Au bout d’une minute elle opte, nous acquiesçons. D’un coin de l’œil je vérifie presqu’inconsciemment qu’il est là. Et il est toujours bien là. Peut-être même me reconnaît-il et me nargue-t-il déjà. On a pris le frigo box, quelques boissons et des tartines mais ils vendent aussi à boire sur place. Émy veut un coca, je lui réponds qu’elle ferait mieux d’aller nager. Il y a un an, elle et sa sœur ont passé plus de temps à faire le poirier contre un mur qu’à réellement profiter du lac. Elle aura bientôt 10 ans, on change fort à cet âge et je ne pourrais jurer la forme que prendra son violon d’Ingres aujourd’hui.

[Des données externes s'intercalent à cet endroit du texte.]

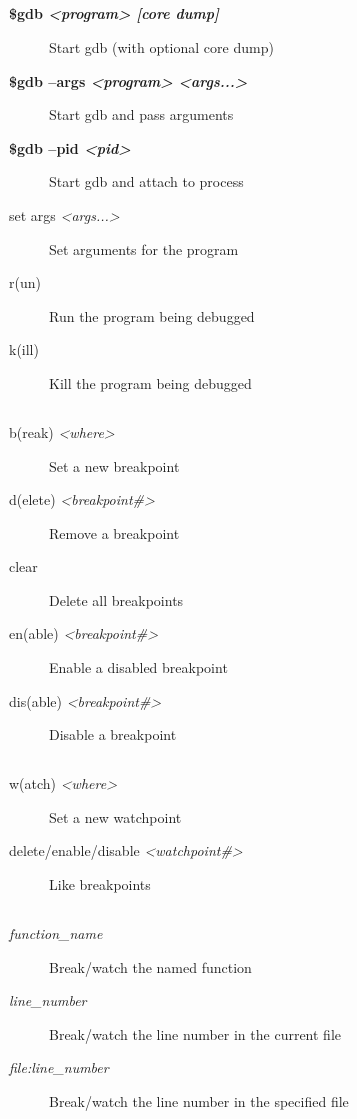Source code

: \documentclass[10pt,landscape,a4paper]{article}
\newcommand{\blacksubsection}[1]{\subsection{\colorbox{black}{\makebox[\linewidth][c]{\textcolor{white}{#1}}}}}
\begin{document}
  \begin{multicols}{3}
    \blacksubsection{Running}
      \begin{description}
        \item[{\bfseries \$gdb \textit{<program> [core dump]}}] Start gdb (with optional core dump)
        \item[{\bfseries \$gdb --args \textit{<program> <args...>}}] Start gdb and pass arguments
        \item[{\bfseries \$gdb --pid \textit{<pid>}}] Start gdb and attach to process
        \item[set args \textit{<args...>}] Set arguments for the program
        \item[r(un)] Run the program being debugged
        \item[k(ill)] Kill the program being debugged
      \end{description}

    \blacksubsection{Breakpoints}
      \begin{description}
        \item[b(reak) \textit{<where>}] Set a new breakpoint
        \item[d(elete) \textit{<breakpoint\#>}] Remove a breakpoint
        \item[clear] Delete all breakpoints
        \item[en(able) \textit{<breakpoint\#>}] Enable a disabled breakpoint
        \item[dis(able) \textit{<breakpoint\#>}] Disable a breakpoint
      \end{description}

    \blacksubsection{Watchpoints}
      \begin{description}
        \item[w(atch) \textit{<where>}] Set a new watchpoint
        \item[delete/enable/disable \textit{<watchpoint\#>}] Like breakpoints
      \end{description}

    \blacksubsection{<where>}
      \begin{description}
        \item[\textit{function\_name}] Break/watch the named function
        \item[\textit{line\_number}] Break/watch the line number in the current file
        \item[\textit{file:line\_number}]  Break/watch the line number in the specified file 
      \end{description}


\end{multicols}
\end{document}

À moins qu’il ne prenne celle… d’un crocodile gonflable. « Allez papa ! » me soufflent-elles. Je m’exécute. Il n’y a pas que lui que ça gonfle mais que ne ferait-on pas pour ses enfants. Mon crocodile à moi tient dans un livre et je sais qu’il me sera plus facile d’y plonger que depuis un certain endroit du lac. Voilà les filles qui partent vers l’eau. Contrairement à la mer, je ne crains pas ici que le vent et les vagues emportent jeu de plage et enfants. Je me tourne vers ma compagne, on se dit qu’on est drôlement bien.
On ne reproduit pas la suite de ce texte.